--- SUPPLIED DATA Enclosed Below ---
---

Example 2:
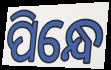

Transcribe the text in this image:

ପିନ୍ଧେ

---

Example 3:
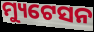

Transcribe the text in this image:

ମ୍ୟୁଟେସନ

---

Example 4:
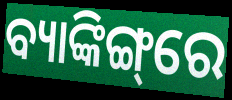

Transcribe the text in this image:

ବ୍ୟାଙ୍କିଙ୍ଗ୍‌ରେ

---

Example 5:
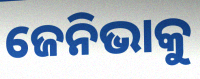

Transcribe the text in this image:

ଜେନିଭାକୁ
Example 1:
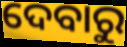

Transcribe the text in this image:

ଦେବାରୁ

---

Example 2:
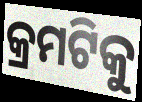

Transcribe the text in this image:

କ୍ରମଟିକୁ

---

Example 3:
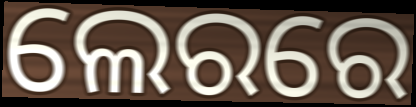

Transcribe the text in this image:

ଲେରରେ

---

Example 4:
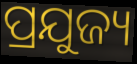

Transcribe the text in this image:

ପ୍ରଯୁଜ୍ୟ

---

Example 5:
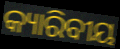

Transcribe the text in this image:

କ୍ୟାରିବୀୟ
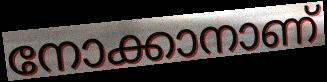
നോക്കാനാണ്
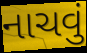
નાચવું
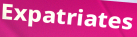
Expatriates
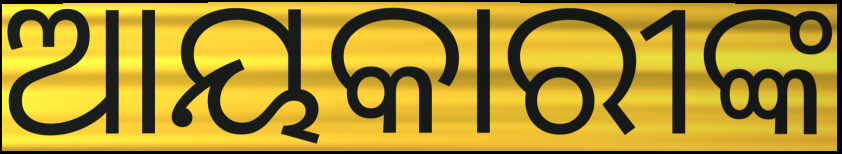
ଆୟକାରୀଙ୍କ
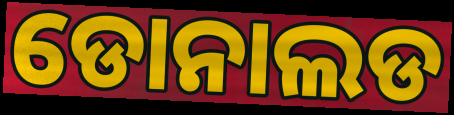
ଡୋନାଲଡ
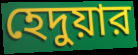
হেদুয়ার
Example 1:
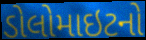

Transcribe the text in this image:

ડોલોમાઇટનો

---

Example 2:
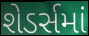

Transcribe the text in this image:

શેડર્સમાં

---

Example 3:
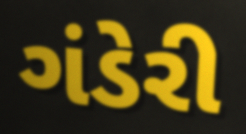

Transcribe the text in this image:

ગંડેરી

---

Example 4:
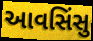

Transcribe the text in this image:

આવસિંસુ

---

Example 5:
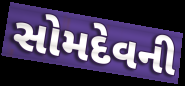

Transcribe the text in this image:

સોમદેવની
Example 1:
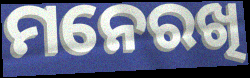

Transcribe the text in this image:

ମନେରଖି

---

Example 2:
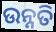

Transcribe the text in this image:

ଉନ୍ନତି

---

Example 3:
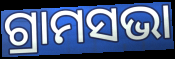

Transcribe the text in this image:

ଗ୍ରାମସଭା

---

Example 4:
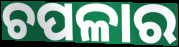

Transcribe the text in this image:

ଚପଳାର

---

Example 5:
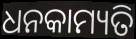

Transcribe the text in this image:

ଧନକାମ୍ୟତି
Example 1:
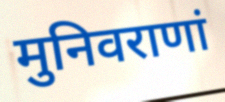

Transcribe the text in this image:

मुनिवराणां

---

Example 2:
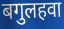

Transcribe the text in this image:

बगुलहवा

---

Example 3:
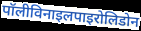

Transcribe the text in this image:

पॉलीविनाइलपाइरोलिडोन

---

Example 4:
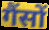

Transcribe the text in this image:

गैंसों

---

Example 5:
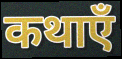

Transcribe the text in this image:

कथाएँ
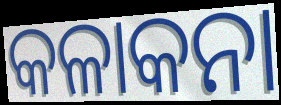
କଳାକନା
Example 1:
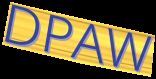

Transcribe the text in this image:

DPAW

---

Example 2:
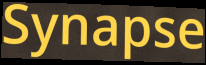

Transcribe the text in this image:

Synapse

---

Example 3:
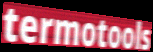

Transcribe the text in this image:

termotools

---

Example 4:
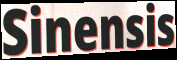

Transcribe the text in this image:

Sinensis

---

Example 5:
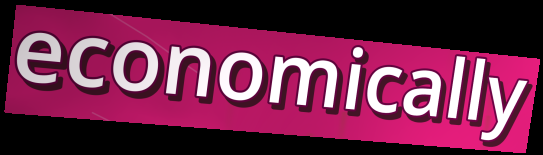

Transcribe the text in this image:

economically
--- End of Enclosed SUPPLIED DATA ---
- **EXERCISE BRIEF**:
Give the material above again exactly as it stands, minus any images.

- **YOUR SOLUTION**:
---

Example 2:

Transcribe the text in this image:

ପିନ୍ଧେ

---

Example 3:

Transcribe the text in this image:

ମ୍ୟୁଟେସନ

---

Example 4:

Transcribe the text in this image:

ବ୍ୟାଙ୍କିଙ୍ଗ୍‌ରେ

---

Example 5:

Transcribe the text in this image:

ଜେନିଭାକୁ
Example 1:

Transcribe the text in this image:

ଦେବାରୁ

---

Example 2:

Transcribe the text in this image:

କ୍ରମଟିକୁ

---

Example 3:

Transcribe the text in this image:

ଲେରରେ

---

Example 4:

Transcribe the text in this image:

ପ୍ରଯୁଜ୍ୟ

---

Example 5:

Transcribe the text in this image:

କ୍ୟାରିବୀୟ
നോക്കാനാണ്
નાચવું
Expatriates
ଆୟକାରୀଙ୍କ
ଡୋନାଲଡ
হেদুয়ার
Example 1:

Transcribe the text in this image:

ડોલોમાઇટનો

---

Example 2:

Transcribe the text in this image:

શેડર્સમાં

---

Example 3:

Transcribe the text in this image:

ગંડેરી

---

Example 4:

Transcribe the text in this image:

આવસિંસુ

---

Example 5:

Transcribe the text in this image:

સોમદેવની
Example 1:

Transcribe the text in this image:

ମନେରଖି

---

Example 2:

Transcribe the text in this image:

ଉନ୍ନତି

---

Example 3:

Transcribe the text in this image:

ଗ୍ରାମସଭା

---

Example 4:

Transcribe the text in this image:

ଚପଳାର

---

Example 5:

Transcribe the text in this image:

ଧନକାମ୍ୟତି
Example 1:

Transcribe the text in this image:

मुनिवराणां

---

Example 2:

Transcribe the text in this image:

बगुलहवा

---

Example 3:

Transcribe the text in this image:

पॉलीविनाइलपाइरोलिडोन

---

Example 4:

Transcribe the text in this image:

गैंसों

---

Example 5:

Transcribe the text in this image:

कथाएँ
କଳାକନା
Example 1:

Transcribe the text in this image:

DPAW

---

Example 2:

Transcribe the text in this image:

Synapse

---

Example 3:

Transcribe the text in this image:

termotools

---

Example 4:

Transcribe the text in this image:

Sinensis

---

Example 5:

Transcribe the text in this image:

economically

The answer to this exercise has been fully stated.